Looking at the FAQ on the website, it appears that books can come in one or more of three formats: PDF, ePUB and Mobi. I would think that the iPad can easily use any that are PDF or ePUB, but Mobi may be a challenge. 

However, it appears that all content can be accessed via the web browser and an online subscription. So, as long as wifi is available, any content should be available.


----------



## Madeline (Jun 5, 2010)

I just googled it on the iPad and I am able to view the web site no problem.  However, in order to actually read anything, you have to subscribe and I'm not wanting to do that.

The do have various ways to contact them on their "Contact Us" page.  Perhaphs your coworker could call or email them and ask if it works on the iPad?

Generally, most things work, if not instantly, then there is a workaround.  As long as they're not displaying stuff in Flash.


----------



## Andra (Nov 19, 2008)

I did try it with the browser on the Kindle and once I enabled Java I was able to log in and read books.  So I'm guessing the browser on the iPad should be able to handle it.
Jose also said that he could get to it with his iPhone...
I'll find someone around here who can verify or I'll add it into my next call to Customer Service.
Thanks!


----------



## corkyb (Apr 25, 2009)

Can you enable Java on the ipad? I tried in order to get into a chat room that I go to weekly from my MBP and I couldn't do it.
Paula ny


----------



## Andra (Nov 19, 2008)

corkyb said:


> Can you enable Java on the ipad? I tried in order to get into a chat room that I go to weekly from my MBP and I couldn't do it.
> Paula ny


Beats me - maybe someone who knows more than I do will see this.

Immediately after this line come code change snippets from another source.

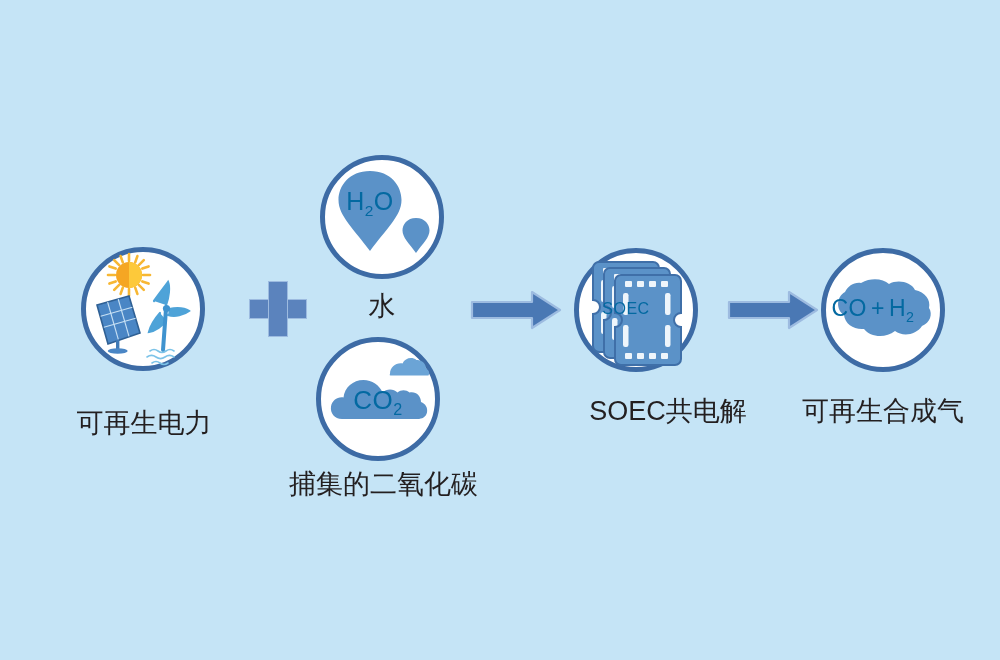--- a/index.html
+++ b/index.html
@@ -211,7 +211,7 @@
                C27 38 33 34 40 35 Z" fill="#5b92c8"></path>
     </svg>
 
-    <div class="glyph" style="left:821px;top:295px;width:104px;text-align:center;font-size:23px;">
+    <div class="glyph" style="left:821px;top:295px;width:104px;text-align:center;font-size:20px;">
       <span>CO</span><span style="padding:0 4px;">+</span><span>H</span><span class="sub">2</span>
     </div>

I can tell you that I went by the Apple store on the way home and checked the Safari Books Online and it does work. I also (just for comparison purposes) opened the ereader program - not crazy about it. I think the page turn is kinda overdone - I've gotten used to the little flash with the e-ink. But you do get a font choice - I want a san serif font without having to hack my Kindle!


----------